Yaban illere geldim sor bir halim nicedir

Bizim yazılarda adettendir oyunun önce bir hikâyesine, sonra oynanışına en sonunda teknik kısımlarına bakılır. Ben adeti bozmamakla birlikte bu sefer hikâye kısmını biraz daha irdeleme ve ciddiye alma ihtiyacı duyuyorum. Şöyle ki; önceki Monster Hunter oyunları genel olarak belli bir güçlü canavarın ekosistemi tehlikeye atması ve avcılar loncasının duruma müdahale edip bunu engellemesi üzerineydi şu ya da bu şekilde. Bu sefer de benzer bir durumdayız fakat çölde bulunan ve kimsenin yaşamadığı sanılan diyarlardan gelen bir çocuğun arayışı mevzumuzun duygusal pusulası oluyor Wilds’ın balta girmemiş -olduğu sanılan- dünyasında. Onunla dişlerinin kirine kadar özene bezene yarattığımız avcı karakterimizin arasında kurulan bağ ana odağı dev hayvanları eşşşşek sudan gelinceye kadar dövmek olan bir oyuna ilginç bir hava da katmış. Ve hepsinden öte seride ilk kez olarak öykünün gidişatı beni bir hayli içine çekerek duygusal bir sorumluluk da hissettirdi bu karakterlere karşı. Serinin kendi klişeleri olması bir yana doğa/insan çarpışması teması hep öykünün kalbinde yer alırdı ama bu sefer birazcık Jurassic Park’tan da kopya çekerek yaratılan ana çatışma çok daha güçlü ve insanlar olarak bizim yapabileceklerimizin etik sınırlarını sorgulamaya da itiyor bireysel olarak.

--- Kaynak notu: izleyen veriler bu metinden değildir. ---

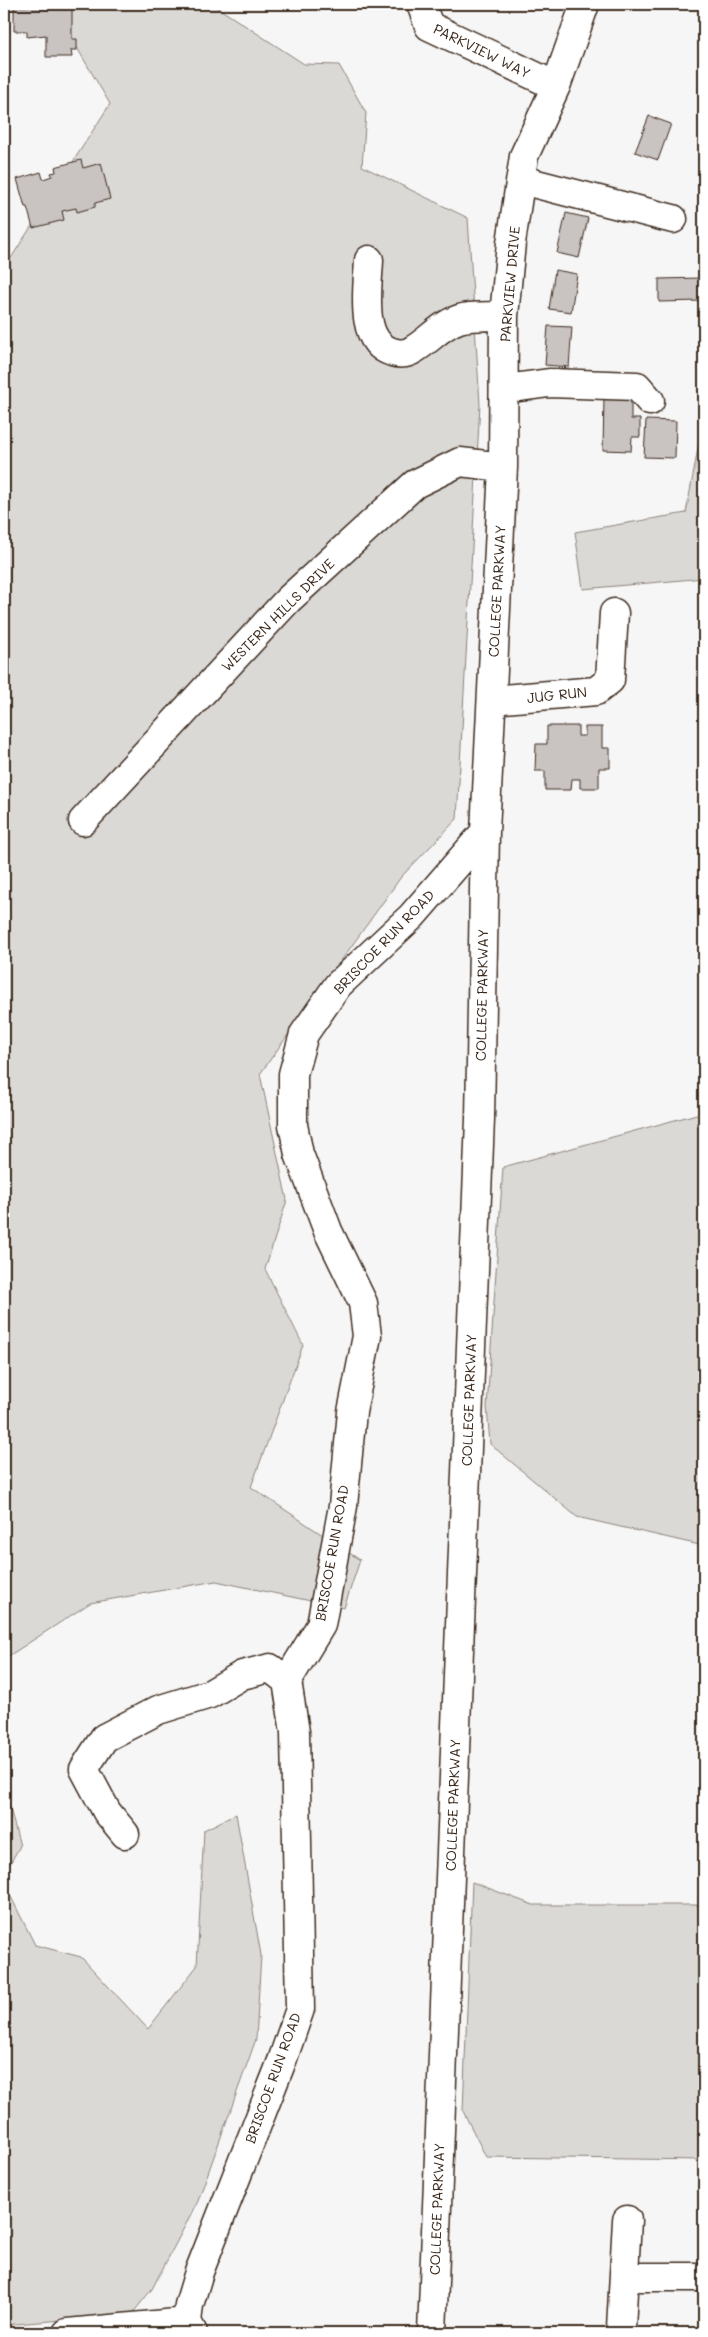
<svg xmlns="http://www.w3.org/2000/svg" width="708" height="2337" viewBox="0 0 708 2337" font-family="Mali,sans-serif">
<rect width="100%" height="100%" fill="#f7f6f6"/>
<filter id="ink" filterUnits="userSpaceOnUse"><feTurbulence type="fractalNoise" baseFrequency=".02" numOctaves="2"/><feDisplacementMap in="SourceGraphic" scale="10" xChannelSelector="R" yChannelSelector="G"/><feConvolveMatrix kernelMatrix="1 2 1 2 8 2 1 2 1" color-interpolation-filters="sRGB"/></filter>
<g filter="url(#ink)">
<!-- green -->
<path fill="#dbd9d6" stroke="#8b827a" d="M 57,4 L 212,4 L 304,64 L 339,65 L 366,113 L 362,166 L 468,218 L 480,404 L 457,819 L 401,877 L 260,1074 L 287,1200 L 265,1269 L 303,1345 L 251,1487 L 360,1560 L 344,1608 L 216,1581 L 90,1603 L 4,1659 L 4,269 L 110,104 L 76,46 Z
M 704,416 L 704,578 L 583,589 L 575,532 L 686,513 Z
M 704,1112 L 704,1546 L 577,1517 L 490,1444 L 487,1407 L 503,1167 Z
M 4,1786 L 20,1846 L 4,1874 Z
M 236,1814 L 261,1955 L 256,2039 L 198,2201 L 152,2289 L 132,2314 L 4,2325 L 4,1883 L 35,1945 L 81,1957 L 148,2029 L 197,1966 L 204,1830 Z
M 472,1882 L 533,1905 L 704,1905 L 704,2160 L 486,2157 L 463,2111 Z"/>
<!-- building -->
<path fill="#c9c3c1" stroke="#3b2a1e" d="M 28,4 L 72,4 L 72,39 L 77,39 L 77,50 L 71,50 L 72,57 L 46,57 L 46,35 L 27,37 L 27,31 L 14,31 L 14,6 L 28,6 Z
M 649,116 L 671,124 L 658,160 L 635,152 Z
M 81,160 L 83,168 L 101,163 L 110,199 L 95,203 L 95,207 L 77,212 L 76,208 L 62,211 L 64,220 L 33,228 L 27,207 L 25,207 L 17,179 L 41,172 L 43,179 L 52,176 L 51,173 L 56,172 L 55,167 Z
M 566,213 L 588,218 L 579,258 L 557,253 Z
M 555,270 L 577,274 L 571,312 L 549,309 Z
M 701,278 L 702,301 L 659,302 L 659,279 Z
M 548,326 L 572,327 L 569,367 L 545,365 Z
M 604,397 L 631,398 L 631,419 L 640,419 L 640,437 L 632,437 L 631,451 L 603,450 Z
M 646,420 L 676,421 L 675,458 L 644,457 Z
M 547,726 L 578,726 L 578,736 L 585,736 L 585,727 L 602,727 L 602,748 L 610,748 L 610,768 L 599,768 L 599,788 L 580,788 L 580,779 L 572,779 L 571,790 L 545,790 L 545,771 L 535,771 L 536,744 L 547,744 Z"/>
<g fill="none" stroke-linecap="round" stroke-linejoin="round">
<!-- minor casing -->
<g stroke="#3b2a1e" stroke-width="31">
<path id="minor" d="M 421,4 L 429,26 L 556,86
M 521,180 L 673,219
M 369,260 C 368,287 358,342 392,352 C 398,354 406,354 411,351 C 428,342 440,325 459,319 C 472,315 490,317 504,316
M 505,389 L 549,383 L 637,386 L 650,401
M 492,700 L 596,691 L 610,680 L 614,613
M 83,821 L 288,600 L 415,484 L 460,462 L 503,467
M 125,1834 L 107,1812 L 84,1769 L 104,1738 L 158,1710 L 210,1694 L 242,1675 L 270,1668 L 287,1681
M 624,2277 L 704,2277
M 67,2333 L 187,2322
M 193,2333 L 187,2322 L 189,2305 L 199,2272 L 282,2061 L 300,2009 L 295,1732 L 287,1681 L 321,1625 L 343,1506 L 352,1412 L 367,1336 L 363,1303 L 328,1231 L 299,1154 L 293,1125 L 293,1074 L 304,1034 L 338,985 L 412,916 L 485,832
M 432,2333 L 480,1119 L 485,832 L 503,467 L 504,316 L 511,243 L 524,156 L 556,86 L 585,4
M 619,2333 L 621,2328 L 627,2220"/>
</g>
<!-- minor -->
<use href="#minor" stroke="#fff" stroke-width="28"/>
</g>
</g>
<g text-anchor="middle" stroke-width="4" stroke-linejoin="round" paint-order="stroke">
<!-- street labels -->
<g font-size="14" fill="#3b2a1e" stroke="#fff">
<text transform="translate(482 51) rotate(26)" y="5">PARKVIEW WAY</text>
<text transform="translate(510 284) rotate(-85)" y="5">PARKVIEW DRIVE</text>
<text transform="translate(497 591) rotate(-87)" y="5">COLLEGE PARKWAY</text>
<text transform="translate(278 615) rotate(-45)" y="5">WESTERN HILLS DRIVE</text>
<text transform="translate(557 695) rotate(-6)" y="5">JUG RUN</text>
<text transform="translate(384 942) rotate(-46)" y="5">BRISCOE RUN ROAD</text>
<text transform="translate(482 995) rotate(-89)" y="5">COLLEGE PARKWAY</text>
<text transform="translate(469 1400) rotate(-88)" y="5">COLLEGE PARKWAY</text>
<text transform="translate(332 1553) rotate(-80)" y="5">BRISCOE RUN ROAD</text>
<text transform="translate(453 1805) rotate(-88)" y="5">COLLEGE PARKWAY</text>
<text transform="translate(273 2078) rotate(-70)" y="5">BRISCOE RUN ROAD</text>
<text transform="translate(437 2209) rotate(-88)" y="5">COLLEGE PARKWAY</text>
</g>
</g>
<!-- margin -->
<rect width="708" height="2337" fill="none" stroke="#fff" stroke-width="20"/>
<rect x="10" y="10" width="688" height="2317" fill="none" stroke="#3b2a1e" stroke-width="2" filter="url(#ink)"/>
</svg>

Bahsettiğim oğlan çocuğu vardı ya hani çölde bulduğumuz. Onun adı Nata, Monster Hunter World’le aksiyonun göbeğinde görmeye alıştığımız lonca idarecimizin(Handler) adı da Alma, destek avcımız sert hatun Olivia, Final Fantasy XV’teki seksi mekanik Sid’e rahmet okuturcasına Playboy sayfalarından fırlamış gibi duran demirci kızımızın adı da Gemma. Yani galiba Japonlarda böyle seksi sarışın ve elinden iş gelen bir hatun fantezisi var ama çözemedim tam. Neyse tüm bu enteresan kadınlardan kurulu ve isimleri a harfiyle biten kafilemiz -ki benim karakterim de her zaman olduğu gibi kadındı, 200 saat erkek poposu izleyecek değilim çünkü- yeri geldiğinde Nata’ya hem yol göstericilik hem de annelik yapıyorlar. Ve işin ilginç kısmı ana hikâye bittikten sonrasında olan olaylar da dahil Nata’nın karakter gelişimi ve evrildiği yönün işlenişi gerçekten çok iyi. Hani yan karakterler yüzeysel olsa da onun yaşadığı gelgitler, köyünü ararken bizim yanımızda görüp öğrendikleri ve bunlardan çıkardığı dersler 40 yaşındaki beni bile etkiledi.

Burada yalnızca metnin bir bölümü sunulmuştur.